Thirty years ago, when I was an awkward teenager, my music teacher told me that there were three great pianists in the world: Michelangeli, Sviatoslav Richter and Annie Fischer.
Miss Christine Drury, a fine pianist herself, was not liked by fellow staff or pupils. But I warmed to her and adopted her opinions as my own. Arthur Rubinstein was a mechanicus, grinding his way through the repertoire. Neither of us had heard Alfred Brendel or Wilhelm Kempff produce a good sound. Horowitz was just a joke.
Miss Drury left the school, although I saw her from time to time. In the sixth form I had an English teacher, David Lindley, a talented amateur pianist. To him, Arthur Rubinstein was God. He had unique wisdom and compassion. The imperious Michelangeli might be note-perfect, but he was cold and uninteresting. Richter had some good ideas, but wasn't he too intellectual and eccentric? As for Annie Fischer... well.

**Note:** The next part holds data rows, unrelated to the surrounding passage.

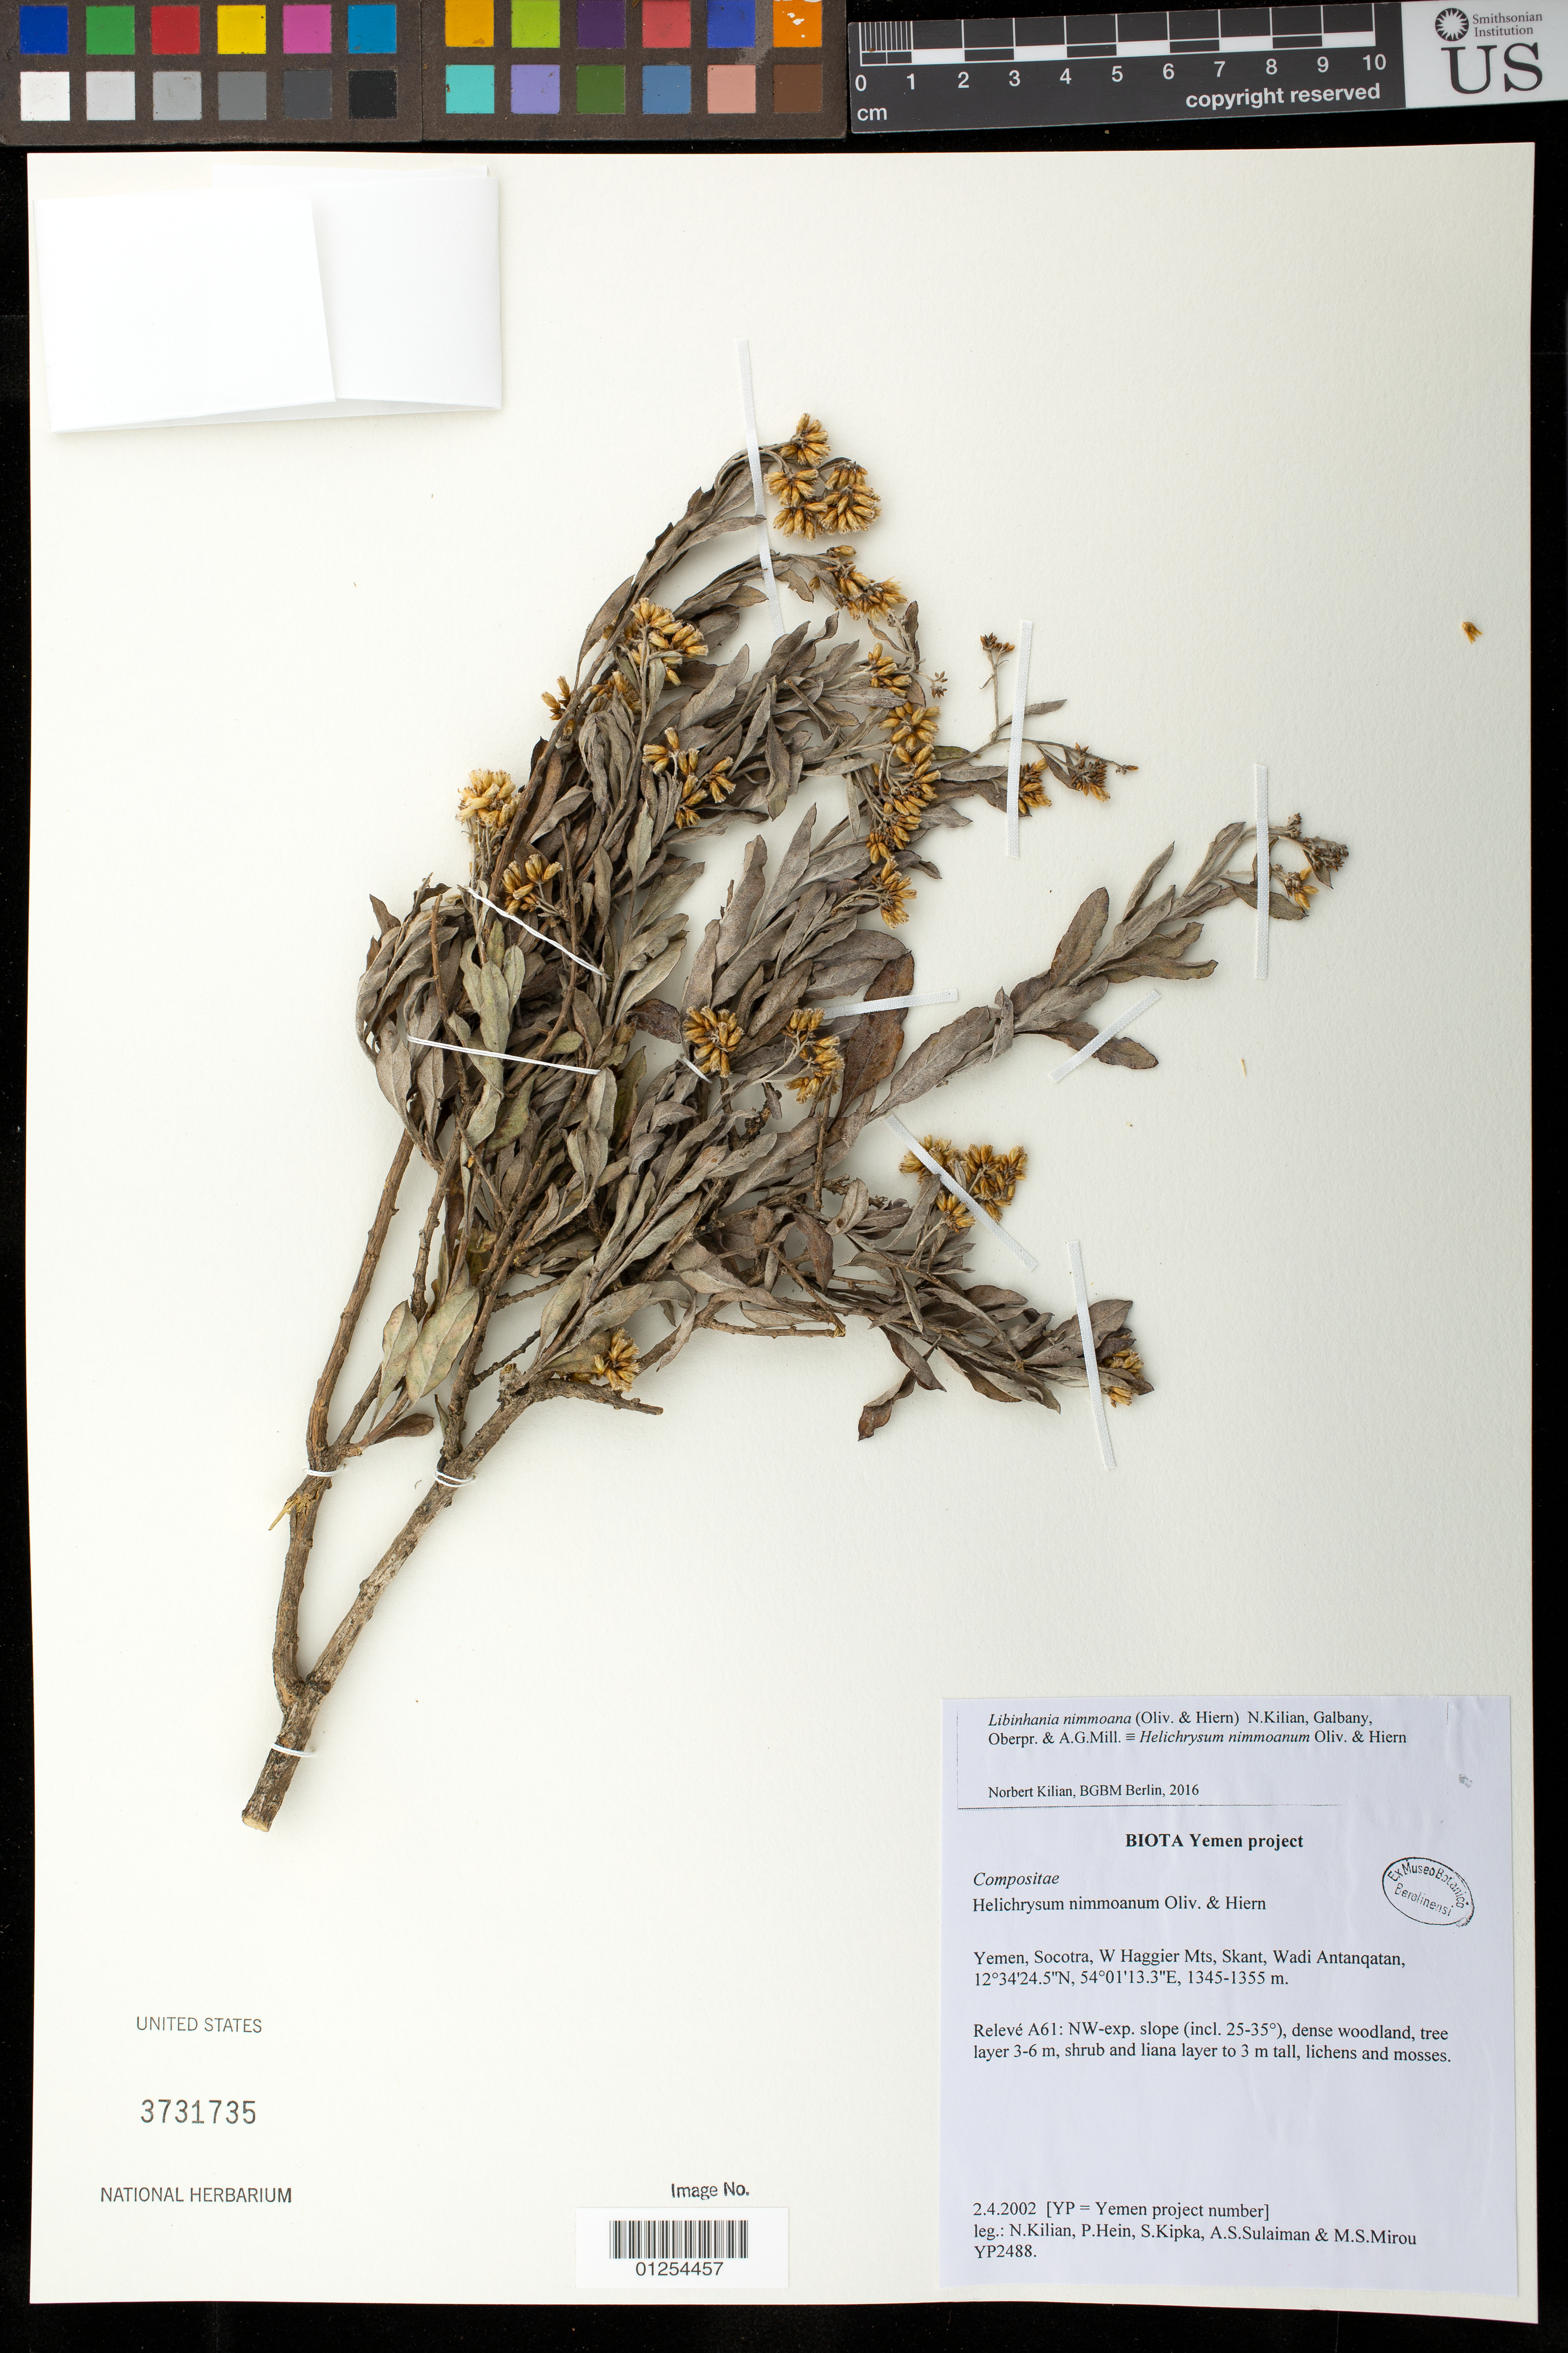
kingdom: Plantae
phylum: Tracheophyta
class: Magnoliopsida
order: Asterales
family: Asteraceae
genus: Libinhania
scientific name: Libinhania nimmoana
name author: (Oliv. & Hiern) N. Kilian et al.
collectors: N. Kilian, P. Hein & S. Kipka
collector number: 2488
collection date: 2002-04-02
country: Yemen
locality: Yemen, Socotra, W Haggier Mts, Skant, Wadi Antanqatan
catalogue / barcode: US 3731735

I stuck to my guns. I longed to hear Michelangeli, who to Miss Drury was the greatest pianist on earth. But he made only the rarest engagements to appear, and even those were usually cancelled. Finally, one cold spring day in my 18th year, I took a couple of friends to the Royal Festival Hall (Miss Drury could not come) and listened in awe as Arturo Benedetti Michelangeli unfolded the Bach-Busoni chaconne.
I carried my enthusiasm to Oxford. There I had a mischievous friend. One day, in his room, he played me a piano concerto which he had recorded from the radio. There seemed to be almost as many wrong notes as right ones. What did I think? An absolute mess, I said. Then he revealed the name of the pianist: Annie Fischer.
I went to live in London. I bought records, attended concerts, listened to the radio. At some point, I gave up playing the piano myself. I heard concerts by the three pianists, especially Annie Fischer, who often played in London in the 1980s.
For years, I stuck to my position that these three alone were the masters. Richter I heard less often than the others, and my relationship with his art was less intense. But everyone recognised him. The critics disliked Michelangeli, and tried to undermine him, but they couldn't dispute that he was unique. As for Annie Fischer, her Schumann and Beethoven was so loud and exciting that she seemed to have a left hook rather than a left hand. I trembled at every note.
But my opinions became more difficult to maintain. I became aware that no pianist is so revered among the great and good as Alfred Brendel. And Michelangeli, once disdainful of recording studios, began producing CDs of such staggering lack of expression that even I wondered whether this relentless thumping could be the last word.
Towards 1990, I decided that tolerance and eclecticism were the best policies. There is no one way in music. I began to be excited by Horowitz. Did it matter that he speeded up the piano's action in order to play louder and faster? He belonged to a different age. And I began to like Brendel. Did I know better than Isaiah Berlin?
In the early 1990s, I heard the last public performances given in London by all three of my heroes: Michelangeli, in winter, returning once again to the Debussy he had given his life to illuminating; Annie Fischer launching into the last pages of the Hammerklavier; Richter idiosyncratic, impish and profound under the lamplight.
In 1995, Michelangeli and Annie Fischer died. In 1997, Sviatoslav Richter joined them. These days, I dislike concerts. So I haven't heard the marvellous young Evgeny Kissin. Nor have I bought his CDs. I wonder what Miss Drury thinks of him. No doubt, she's impressed.
The other day I heard a pianist on the radio. The freedom, the individuality, the imagination with which he played Chopin brought me leaping to my feet. I didn't quite catch the pianist's name, but he is bloody good. I discovered that myself.